The problem
Everything in the entries below must be output exactly, apart from the pictures.

Task material
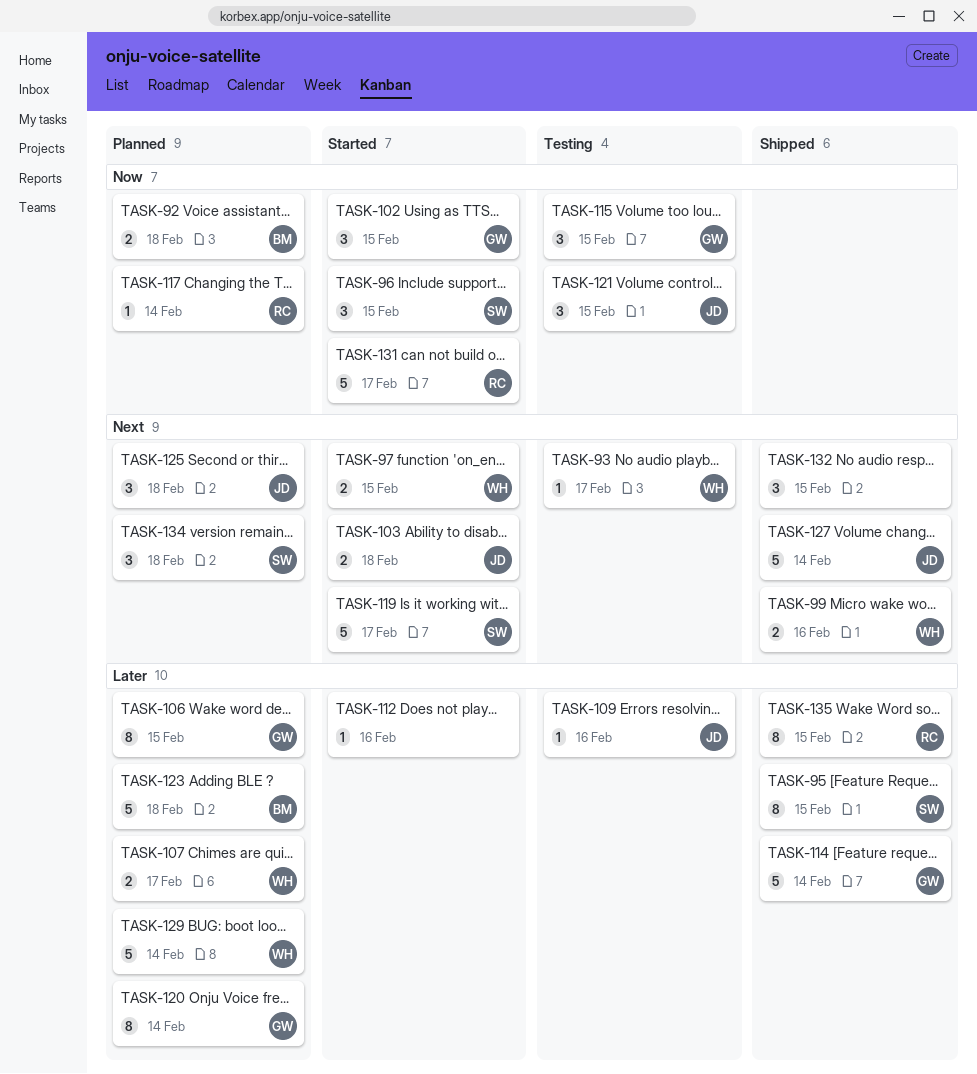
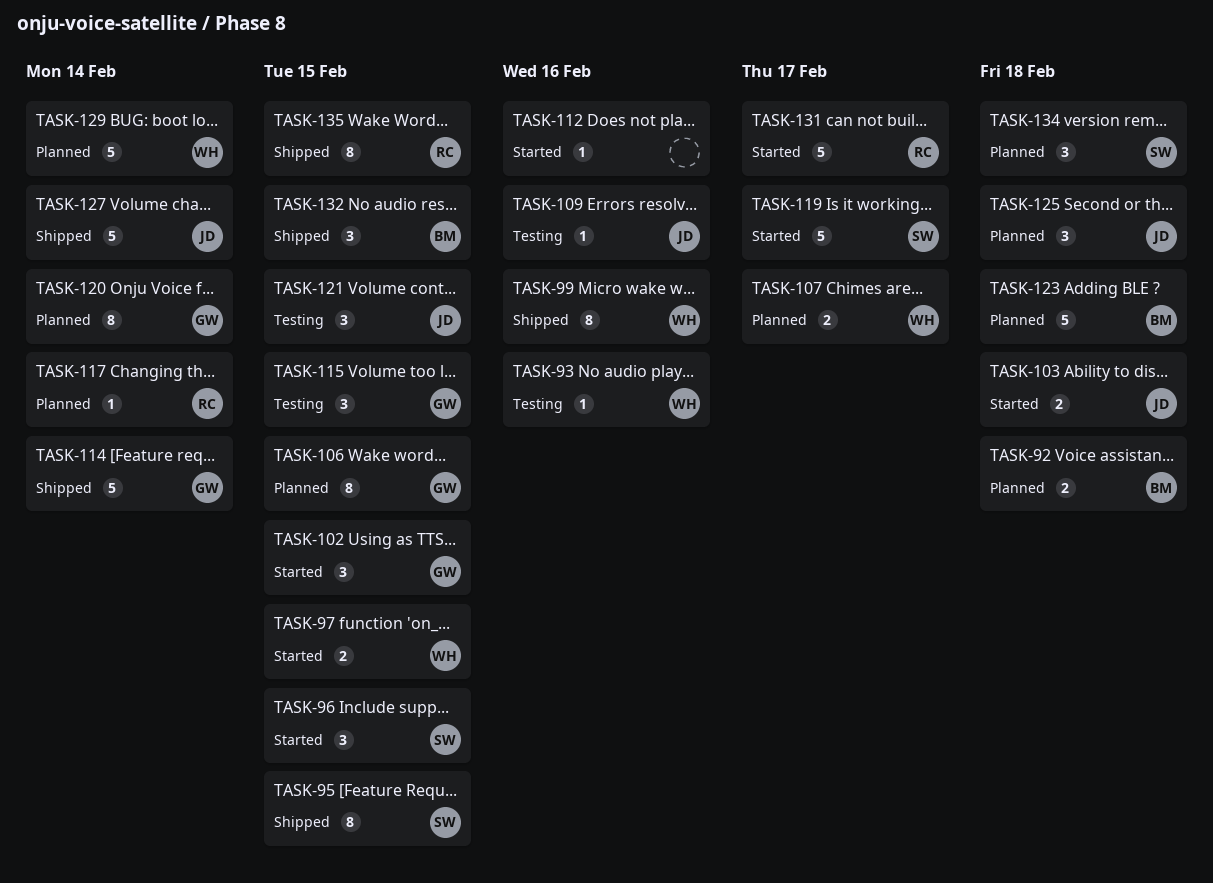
TASK-93, due: Feb 17 -> Feb 16
TASK-99, estimate: 2 -> 8
TASK-132, owner: none -> BM

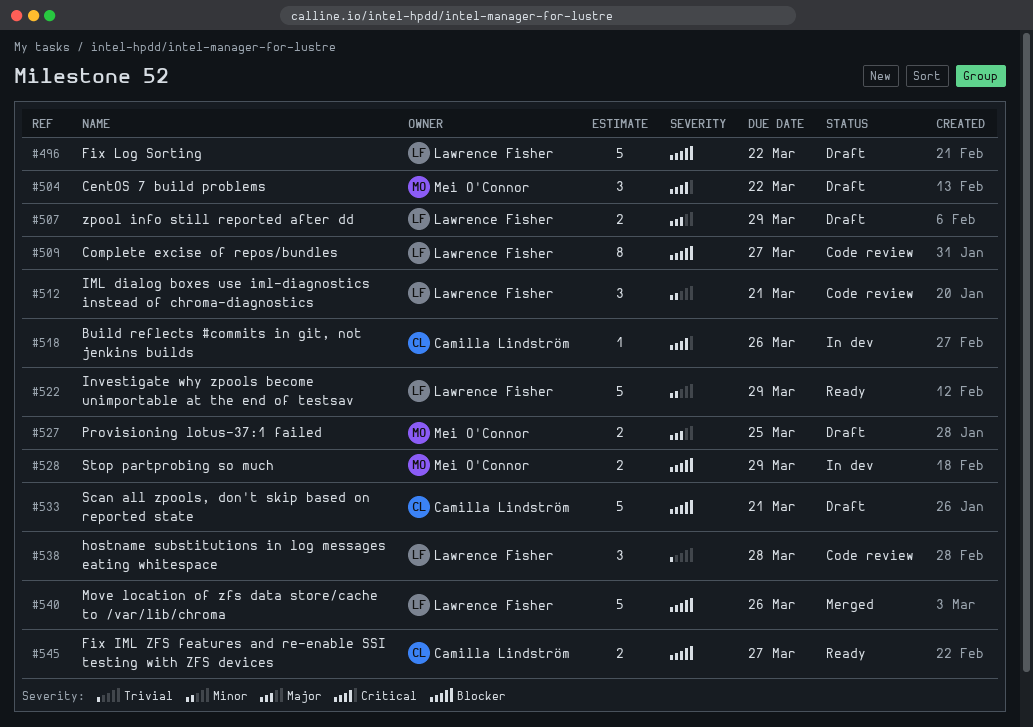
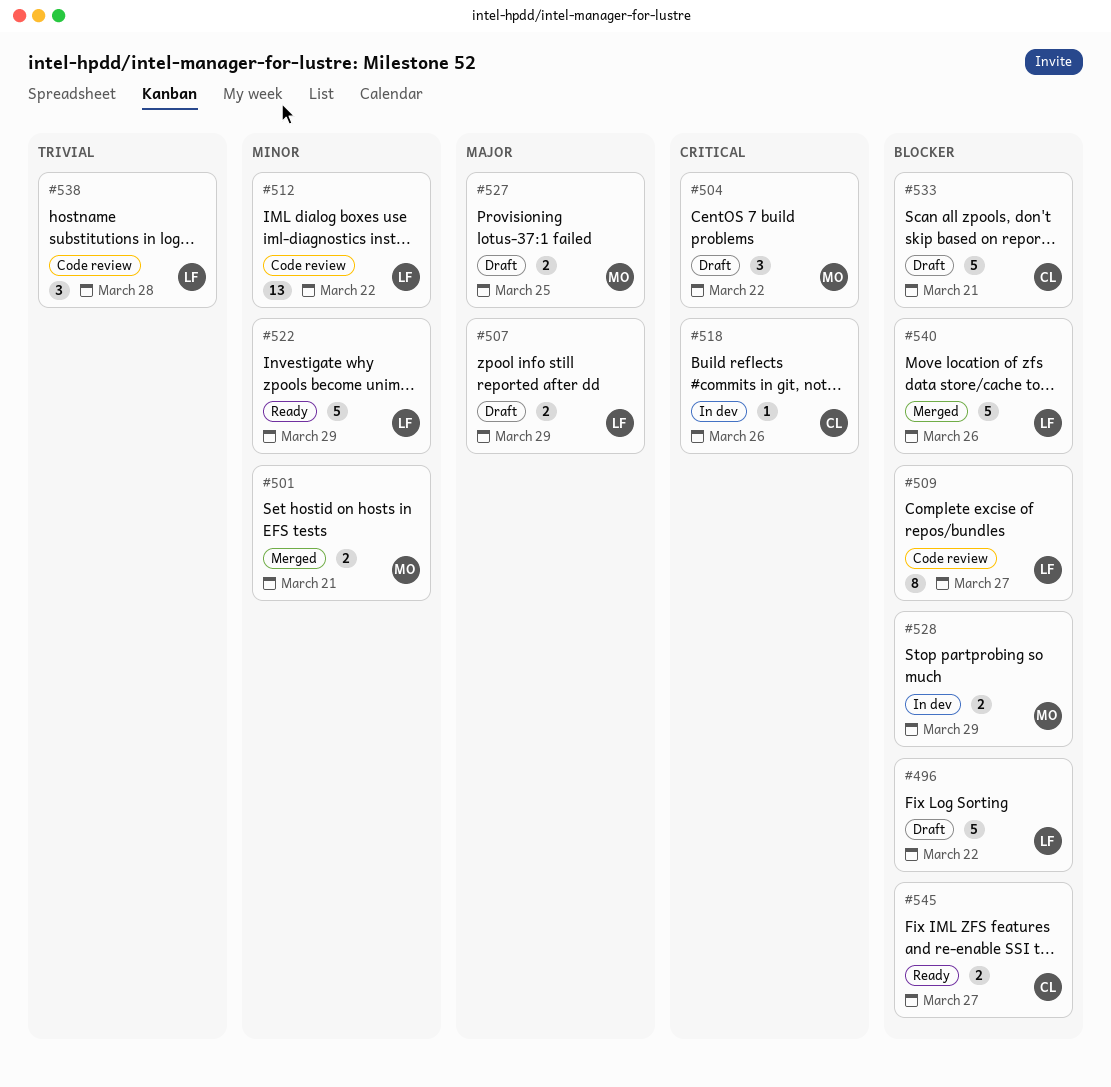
#501: none -> present
#512, estimate: 3 -> 13
#512, due: Mar 21 -> Mar 22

Exercise solution
TASK-93, due: Feb 17 -> Feb 16
TASK-99, estimate: 2 -> 8
TASK-132, owner: none -> BM

#501: none -> present
#512, estimate: 3 -> 13
#512, due: Mar 21 -> Mar 22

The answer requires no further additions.